*** SOURCE TEXT ***
I am disappointed if there are racist actions or remarks at Brown. However, to impose an ethnic or color test to ensure that there is representation of students or faculty proportional to the national population is also racist. Brown stands for excellence. Brown should admit or hire candidates of any background based on merit and character, not on skin color or ethnicity. As an aside, I wonder if there is diversity of political opinion in the Brown faculty. Perhaps it would help to have some political conservatives on campus to champion the individual liberties enshrined in the U.S. Constitution rather than group grievances.

Farrel I. Klein ’77

“Is Brown Doing Enough to Increase Campus Diversity?” asks the BAM on its January/February cover. In the previous issue, we alumni were informed that President Christina Paxson aims to preserve the previous administration’s successes while pushing Brown to be even more itself: more diverse, more rigorous, more interdisciplinary, more innovative, more highly esteemed.” That “diverse” should lead the list of goals is no longer something surprising. In the same issue, two articles about anti-black racism were offered: “Moral Outrage” and “A Call to Action.”

It is to be expected that young people will be caught up with their usual passion in campaigns that appeal to their sense of justice. But one might hope that the adults at the institution would bring some critical analysis to bear on the subject, rather than merely echoing the slogans of the day. BAM reports that “only 6.7 percent of current undergraduates are black, compared to 13.2 percent of the current U.S. population.” Should we take this as proof that Brown underestimates black applicants? Why does no one ask, for instance, what part of the black applicants score at Brown’s level on their SAT tests? And why do we never hear comparisons for other ethnic groups of their percentage of the student body in relation to their share of the U.S. population? All this diversity talk is ideological foaming at the mouth. It is perhaps excusable in young people, but when uttered by the president and other administrators, it becomes revolting.

Lawrence G. Proulx ’75
Cergy le Haut, France

I read your current issue with disgust.

I am appalled to see that Brown has gone back to the quota systems of the 1940s. Back then the quota system limited minority entry. Now the system, in response to the loudest voices, will favor minorities. The system should bring only the best and brightest and, if necessary, give financial aid to avoid losing those who are qualified for financial reasons only.

Jack Resnik ’61
Cayuga, N.Y.

I read with some dismay the article entitled “Keeping Brown Accountable.” I fail to understand why skin color/ethnic origin/sexual orientation/religious belief should become criteria for professor or student presence in any university community. Such quotas for “inclusion” based on demographic statistics are just the other side of quotas for “exclusion” and neither are appropriate in the modern world. Nor should the University waste its funds on even more committees and reports to analyze and respond to noisy but unspecific complaints by “activists” exploiting old slavery guilt. University time and money could be better spent on educational needs and goals, which in this article seem to be lost in the shuffle. Should Brown University change its name to Silly University?
*** End of SOURCE TEXT ***
*** LISTED RECORDS ***
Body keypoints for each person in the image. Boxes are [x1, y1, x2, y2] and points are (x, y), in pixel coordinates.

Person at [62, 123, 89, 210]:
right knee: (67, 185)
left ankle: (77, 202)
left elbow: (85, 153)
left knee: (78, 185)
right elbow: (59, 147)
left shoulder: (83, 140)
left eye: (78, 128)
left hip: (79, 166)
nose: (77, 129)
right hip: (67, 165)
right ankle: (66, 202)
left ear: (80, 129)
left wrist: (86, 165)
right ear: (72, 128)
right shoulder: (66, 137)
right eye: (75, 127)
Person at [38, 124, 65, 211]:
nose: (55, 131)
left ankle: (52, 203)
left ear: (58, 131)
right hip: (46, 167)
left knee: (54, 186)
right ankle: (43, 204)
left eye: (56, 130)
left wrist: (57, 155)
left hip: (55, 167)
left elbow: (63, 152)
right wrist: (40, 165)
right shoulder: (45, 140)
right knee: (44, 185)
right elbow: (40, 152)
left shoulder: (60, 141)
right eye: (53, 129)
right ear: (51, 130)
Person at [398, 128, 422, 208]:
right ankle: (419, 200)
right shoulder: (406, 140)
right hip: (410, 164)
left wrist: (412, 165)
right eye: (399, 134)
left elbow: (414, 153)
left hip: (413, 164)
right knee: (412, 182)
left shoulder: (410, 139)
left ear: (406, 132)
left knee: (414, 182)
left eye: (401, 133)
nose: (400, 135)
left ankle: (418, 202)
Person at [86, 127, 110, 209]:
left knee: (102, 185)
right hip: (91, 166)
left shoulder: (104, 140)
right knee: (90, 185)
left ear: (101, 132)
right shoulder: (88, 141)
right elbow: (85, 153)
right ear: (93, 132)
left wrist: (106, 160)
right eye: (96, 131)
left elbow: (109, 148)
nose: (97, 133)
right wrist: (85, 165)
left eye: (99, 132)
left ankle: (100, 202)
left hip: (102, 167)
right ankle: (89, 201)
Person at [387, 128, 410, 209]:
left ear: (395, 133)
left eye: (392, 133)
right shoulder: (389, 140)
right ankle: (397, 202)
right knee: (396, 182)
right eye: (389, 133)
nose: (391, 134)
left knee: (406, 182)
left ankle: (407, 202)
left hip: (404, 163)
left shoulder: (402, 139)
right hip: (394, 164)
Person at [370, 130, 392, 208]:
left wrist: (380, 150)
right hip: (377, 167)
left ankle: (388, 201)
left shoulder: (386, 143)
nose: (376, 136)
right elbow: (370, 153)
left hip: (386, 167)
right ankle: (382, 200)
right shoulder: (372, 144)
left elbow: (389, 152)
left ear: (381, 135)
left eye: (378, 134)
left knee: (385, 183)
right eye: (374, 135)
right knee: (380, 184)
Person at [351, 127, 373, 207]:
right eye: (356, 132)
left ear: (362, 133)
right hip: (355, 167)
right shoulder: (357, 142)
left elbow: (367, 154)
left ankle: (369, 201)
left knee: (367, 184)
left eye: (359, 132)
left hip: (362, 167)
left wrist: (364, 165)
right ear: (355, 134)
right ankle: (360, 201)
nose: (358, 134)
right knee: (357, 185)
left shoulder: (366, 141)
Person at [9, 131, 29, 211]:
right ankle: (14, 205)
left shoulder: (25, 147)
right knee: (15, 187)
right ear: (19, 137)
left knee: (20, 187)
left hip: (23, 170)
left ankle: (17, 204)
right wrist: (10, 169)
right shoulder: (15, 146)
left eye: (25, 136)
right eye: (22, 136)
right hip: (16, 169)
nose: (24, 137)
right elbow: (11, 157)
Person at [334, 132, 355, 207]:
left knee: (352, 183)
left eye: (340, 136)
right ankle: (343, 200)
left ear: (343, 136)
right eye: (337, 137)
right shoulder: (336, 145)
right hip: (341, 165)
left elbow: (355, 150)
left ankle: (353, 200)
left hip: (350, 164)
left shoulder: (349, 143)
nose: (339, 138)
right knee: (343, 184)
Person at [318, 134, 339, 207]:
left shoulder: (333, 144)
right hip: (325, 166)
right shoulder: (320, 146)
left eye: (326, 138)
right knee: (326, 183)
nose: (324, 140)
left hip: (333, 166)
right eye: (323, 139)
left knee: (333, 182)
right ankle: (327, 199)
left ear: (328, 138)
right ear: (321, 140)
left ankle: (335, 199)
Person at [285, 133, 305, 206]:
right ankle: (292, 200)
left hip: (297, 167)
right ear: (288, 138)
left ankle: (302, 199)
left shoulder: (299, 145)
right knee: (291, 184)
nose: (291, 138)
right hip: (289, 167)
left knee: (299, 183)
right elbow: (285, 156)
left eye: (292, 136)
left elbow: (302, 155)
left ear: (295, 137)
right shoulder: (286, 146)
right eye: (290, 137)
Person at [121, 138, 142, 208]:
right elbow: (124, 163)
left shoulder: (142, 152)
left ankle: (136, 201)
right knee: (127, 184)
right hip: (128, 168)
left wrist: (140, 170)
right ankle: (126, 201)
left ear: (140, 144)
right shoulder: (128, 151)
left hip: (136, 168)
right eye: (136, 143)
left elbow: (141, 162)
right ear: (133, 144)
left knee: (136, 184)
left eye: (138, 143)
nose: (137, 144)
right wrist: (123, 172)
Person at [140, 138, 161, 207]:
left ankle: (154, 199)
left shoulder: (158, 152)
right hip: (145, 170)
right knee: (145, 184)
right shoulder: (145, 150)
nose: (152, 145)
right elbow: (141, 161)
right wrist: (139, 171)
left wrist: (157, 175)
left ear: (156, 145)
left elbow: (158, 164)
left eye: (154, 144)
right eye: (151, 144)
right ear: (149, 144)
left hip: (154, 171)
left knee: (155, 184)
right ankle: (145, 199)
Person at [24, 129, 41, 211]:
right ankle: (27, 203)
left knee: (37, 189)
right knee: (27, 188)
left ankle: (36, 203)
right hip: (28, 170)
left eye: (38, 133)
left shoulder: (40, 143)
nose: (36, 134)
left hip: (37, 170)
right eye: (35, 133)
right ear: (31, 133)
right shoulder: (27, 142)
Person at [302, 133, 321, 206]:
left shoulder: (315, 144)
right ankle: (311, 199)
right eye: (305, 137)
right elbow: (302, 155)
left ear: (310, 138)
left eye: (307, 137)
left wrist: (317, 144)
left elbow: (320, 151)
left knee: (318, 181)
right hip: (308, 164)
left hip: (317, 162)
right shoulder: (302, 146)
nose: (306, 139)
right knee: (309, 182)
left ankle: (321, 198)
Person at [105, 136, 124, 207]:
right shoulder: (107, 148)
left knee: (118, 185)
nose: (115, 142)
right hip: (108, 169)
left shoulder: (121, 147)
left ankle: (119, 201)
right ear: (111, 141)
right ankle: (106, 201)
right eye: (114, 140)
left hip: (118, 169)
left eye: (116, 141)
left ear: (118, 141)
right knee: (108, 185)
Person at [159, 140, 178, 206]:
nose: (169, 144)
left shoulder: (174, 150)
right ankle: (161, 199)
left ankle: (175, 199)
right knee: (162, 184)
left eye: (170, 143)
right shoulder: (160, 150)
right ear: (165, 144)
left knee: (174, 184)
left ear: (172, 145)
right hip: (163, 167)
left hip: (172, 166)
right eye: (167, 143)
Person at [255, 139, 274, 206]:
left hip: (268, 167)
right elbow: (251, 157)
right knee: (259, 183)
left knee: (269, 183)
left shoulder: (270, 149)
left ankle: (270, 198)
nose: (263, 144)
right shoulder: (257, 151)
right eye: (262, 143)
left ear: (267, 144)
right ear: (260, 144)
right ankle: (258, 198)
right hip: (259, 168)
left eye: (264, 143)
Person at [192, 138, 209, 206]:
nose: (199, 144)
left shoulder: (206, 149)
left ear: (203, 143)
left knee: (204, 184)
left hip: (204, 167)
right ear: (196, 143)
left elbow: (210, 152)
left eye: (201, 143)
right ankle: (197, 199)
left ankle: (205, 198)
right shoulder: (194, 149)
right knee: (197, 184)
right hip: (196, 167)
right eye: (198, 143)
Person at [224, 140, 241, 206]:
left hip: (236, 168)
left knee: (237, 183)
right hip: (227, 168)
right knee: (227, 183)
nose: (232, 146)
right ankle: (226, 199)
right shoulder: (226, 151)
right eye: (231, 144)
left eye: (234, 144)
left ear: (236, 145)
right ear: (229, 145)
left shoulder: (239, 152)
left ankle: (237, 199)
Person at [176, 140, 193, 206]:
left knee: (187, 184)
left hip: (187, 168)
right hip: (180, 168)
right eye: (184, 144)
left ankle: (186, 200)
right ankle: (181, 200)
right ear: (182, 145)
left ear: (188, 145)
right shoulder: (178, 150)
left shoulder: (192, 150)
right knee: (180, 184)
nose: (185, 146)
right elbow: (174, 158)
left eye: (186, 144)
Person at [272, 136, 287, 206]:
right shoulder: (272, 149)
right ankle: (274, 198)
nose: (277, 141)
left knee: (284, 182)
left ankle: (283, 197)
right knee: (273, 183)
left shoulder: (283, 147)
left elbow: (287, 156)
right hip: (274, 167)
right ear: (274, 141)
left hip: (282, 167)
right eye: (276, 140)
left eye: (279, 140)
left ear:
*** End of LISTED RECORDS ***
Write the next part of the alumni letters about diversity at Brown, picking up right after their final sentence. The saved entries are separate material with no connection to the alumni letters.

Louise Rinck Roby ’65
Grenoble, France

The article about the protests over a lack of campus diversity fails to acknowledge some primary causes of this lack. Large numbers of children of color are born into impoverished single-parent homes in poor neighborhoods with few opportunities. These children don’t have access to preschool experiences. They go to failing schools and face neighborhood violence and dysfunction. It is wonderful that many are able to overcome these and other handicaps and end up at Brown. But until the majority of children of color have the same advantages that most white children have, there will be fewer who can meet the criteria for enrollment or for a faculty position at Brown. Dealing with the handicaps so many minority children face from birth should be a far more important focus of activists than perceived lack of diversity on campus.

Robert Follett ’50
Highlands Ranch, Colo.

Whenever I see another article in which Brown (or any other selective college or university, for that matter) trumpets it efforts and progress toward increased diversity, I am struck by one thing. For all the effort Brown has made throughout the many years, since long before my time, to become a national—and indeed a global—university, every entering undergraduate class is still dominated by kids from a few East Coast states, with a disproportionate number of those from elite private high schools. It strikes me that the same was true in my time, and it sends up a red flag that, I believe, the Brown community needs to address.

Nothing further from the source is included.